Storbeck Group
?????????GROUP LEADER: Prof.? Karl Storbeck
Position: Associate Professor
Office: A116 JC Smuts Building
Phone: +27-(0)21-808-5862
Fax: +27-(0)21-808-5863
Email: storbeck@sun.ac.za
??Educational Bac??kground
PhD, 中国体育彩票 of Stellenbosch, Biochemistry, 2008?Rese??arch Emphasis
Castration resistant prostate cancer, Steroid hormones, Adrenal androgens, Cytochromes P450, Hydroxysteroid dehydrogenases, Cytochrome b5
Research Summary??
Steroid hormones play a vital role in the regulation of metabolism, inflammation, immune function, salt and water balance, stress management, and reproduction in all mammals. While these hormones are essential to normal physiological function, they also contribute to the pathogenesis of a number of disease states, such as hormone dependent cancers. Our research focuses on the production of steroid hormones by steroidogenic tissue, the down-stream metabolism of these hormones in peripheral tissue and the role that this metabolism plays in health and disease states.
?Research Projects
The role of the adrenal steroid 11β-hydroxyandrostenedione (11OHA4) in castration resistant prostate cancer (CRPC)
?Androgens (male sex hormones) are vital for the development and differentiation of the healthy prostate. Almost all prostate cancers are dependent on circulating androgens for progression. The primary androgen in healthy males is testosterone, which is produced by the testes. In target tissue, such as the prostate, testosterone is reduced by the enzyme steroid 5α-reductase (SRD5A) to form 5α-dihydrotestosterone (DHT), the most potent androgen. Current treatment of androgen dependent prostate cancer relies on androgen deprivation therapy by either surgical or chemical castration.

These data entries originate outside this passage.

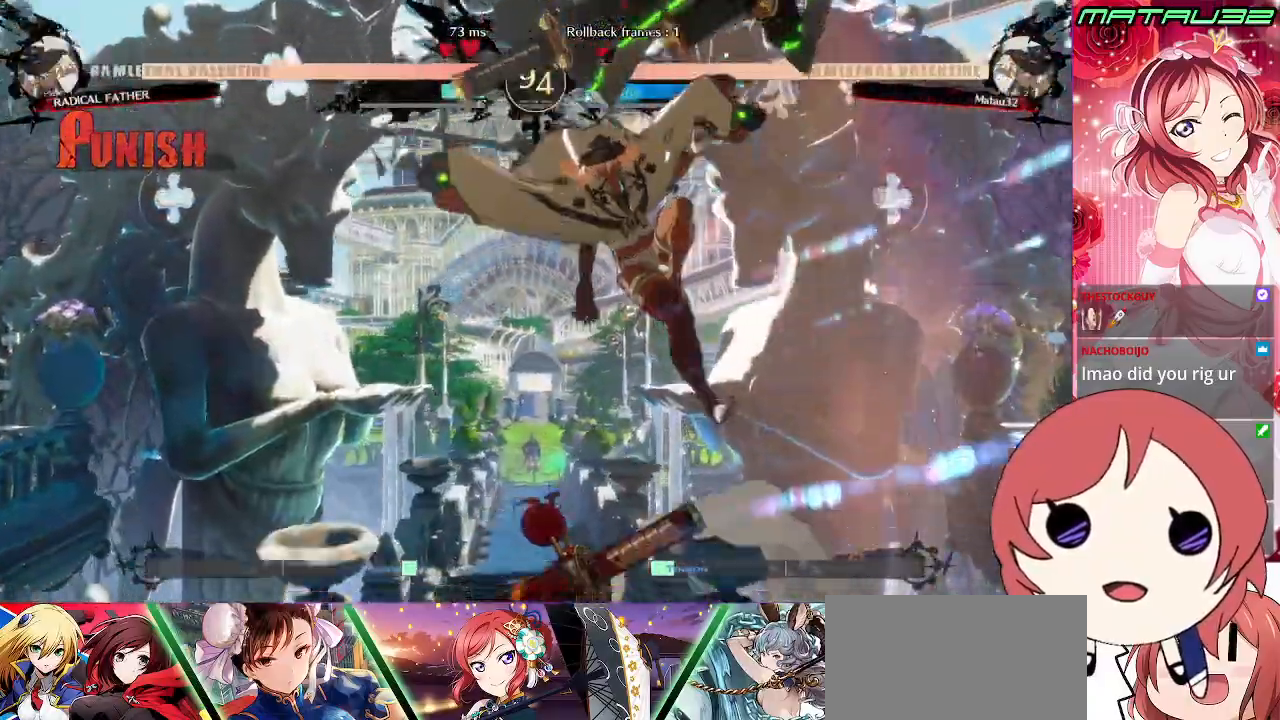
{"buttons": ["DPAD_LEFT"], "events": [[17, "TRIANGLE", "down"], [67, "TRIANGLE", "up"], [117, "DPAD_DOWN", "down"], [350, "DPAD_DOWN", "up"], [350, "DPAD_RIGHT", "up"], [450, "DPAD_LEFT", "down"]]}
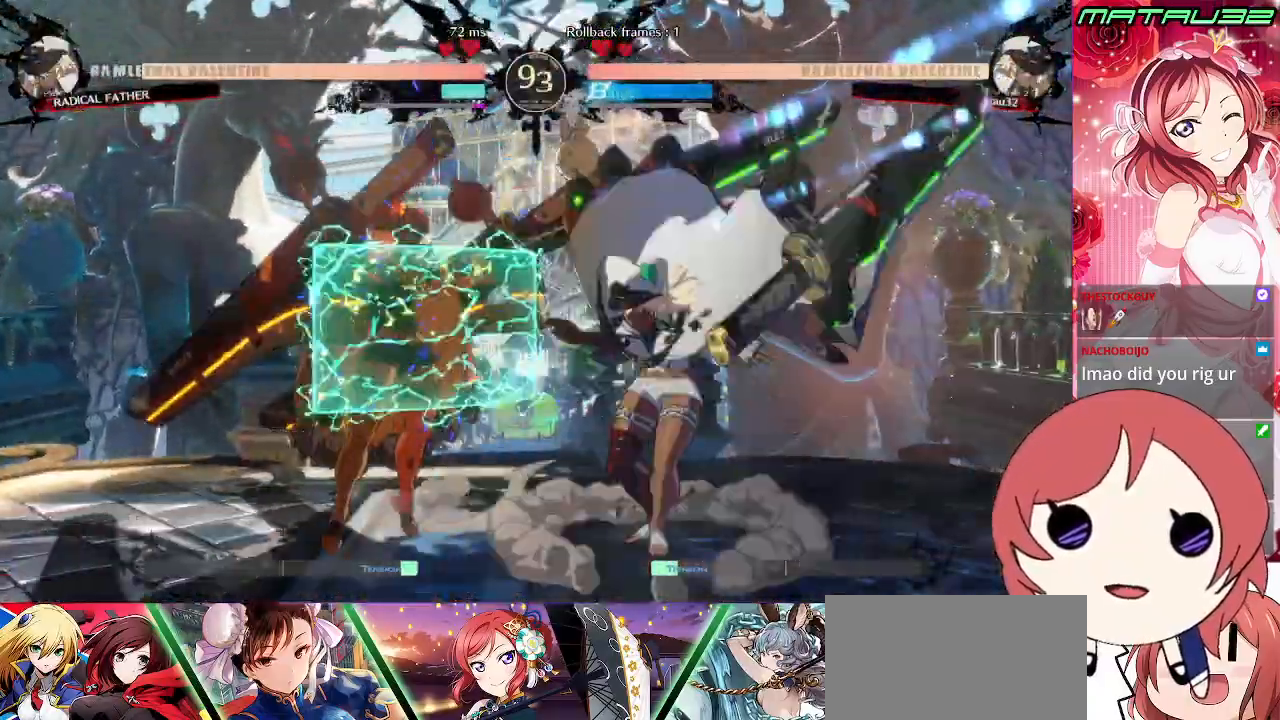
{"buttons": ["DPAD_RIGHT"], "events": [[17, "DPAD_LEFT", "up"], [83, "DPAD_LEFT", "down"], [283, "R2", "down"], [367, "R2", "up"], [383, "DPAD_LEFT", "up"], [433, "DPAD_RIGHT", "down"]]}
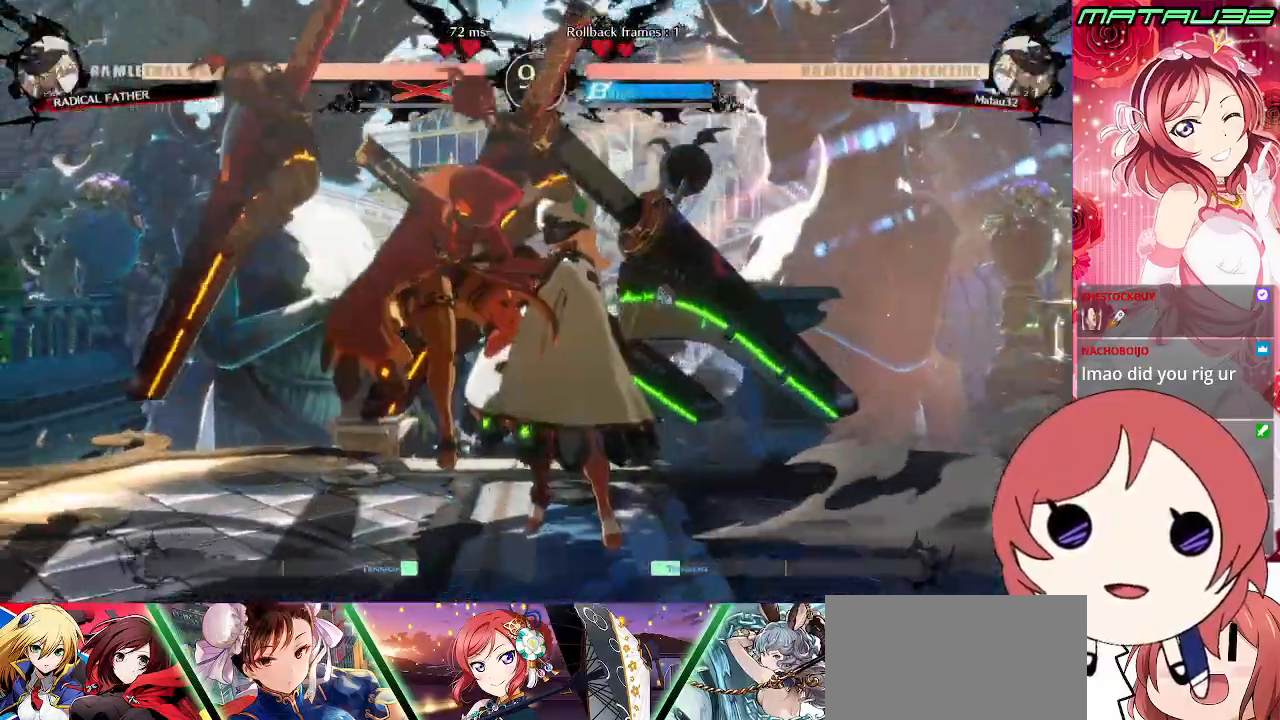
{"buttons": ["DPAD_UP", "DPAD_LEFT"], "events": [[33, "DPAD_DOWN", "down"], [200, "DPAD_RIGHT", "up"], [267, "DPAD_LEFT", "down"], [283, "DPAD_DOWN", "up"], [450, "DPAD_UP", "down"]]}
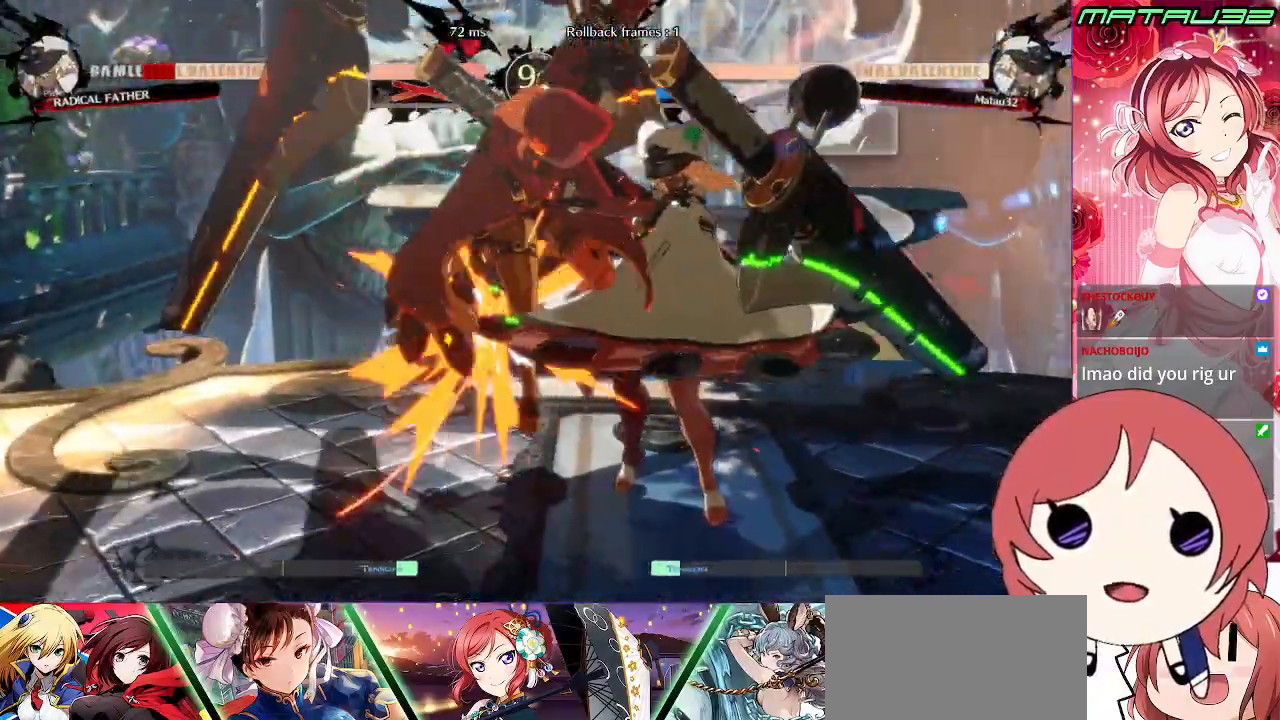
{"buttons": ["DPAD_UP", "DPAD_LEFT"], "events": [[33, "CIRCLE", "down"], [117, "CIRCLE", "up"], [167, "CIRCLE", "down"], [233, "CIRCLE", "up"], [300, "CIRCLE", "down"], [367, "CIRCLE", "up"], [433, "CIRCLE", "down"], [483, "CIRCLE", "up"]]}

While androgen deprivation initially demonstrates a dramatic response, in most cases the improvement is transient with the cancer progressing to castration resistant prostate cancer (CRPC). CRPC cells are able to metabolise the C19 adrenal steroids DHEA(S) and androstenedione (A4) to DHT, while bypassing testosterone completely. Our group has shown that the adrenal steroid 11β-hydroxyandrostenedione (11OHA4), which previously had no known function, is metabolised to novel androgens (11OHDHT and 11KDHT) in prostate cancer cells, thereby implicating this orphan steroid as a role player in CRPC. We are currently characterising the 11OHA4 pathway and investigating its role in driving CRPC.
??The identification of novel biomarkers for prostate cancer
Prostate cancer is the second most common cancer in the world. Prostate-Specific Antigen (PSA) is currently the only biological marker (biomarker) routinely used to test for this disease. Increased PSA levels are, however, not unique to prostate cancer and also occur as a result of a number of benign conditions, including prostatitis and benign prostatic hyperplasia. As a result only about 30 percent of men who have a prostate biopsy due to an elevated PSA level are diagnosed with prostate cancer. The use of PSA as a routine test for prostate cancer has therefore been brought into question. We are currently employing Mass Spectrometry-based proteomic technologies to investigate the secretomes (the proteins secreted from a cell) of a number of different prostate cell models with the aim of identifying potential biomarkers for prostate cancer and the castration resistant condition.
Cytochrome b5
Cytochrome b5 is a small membrane bound hemoprotein associated with cytochrome P450 function. During steroidogenesis cytochrome b5 selectively allosterically augments the 17,20-lyase activity of cytochrome P450 17α-hydroxylase/17,20-lyase (CYP17A1) without affecting the hydroxylase activity catalysed by the same enzyme. We have also recently demonstrated that cytochrome b5 can allosterically augment the activity of 3β-hydroxysteroid dehydrogenase (3βHSD) by increasing the enzymes affinity for its cofactor NAD+. During steroidogenesis CYP17A1 and 3βHSD compete for the same steroid substrates, the influence of cytochrome b5 can therefore alter the output of the steroidogenic pathway. We have shown that cytochrome b5 forms homomeric complexes in vivo and that these complexes may be inactive, while monomeric cytochrome b5 is active. We are therefore investigating if homomeric complex formation by cytochrome b5 is a mechanism by which steroidogenesis can be regulated.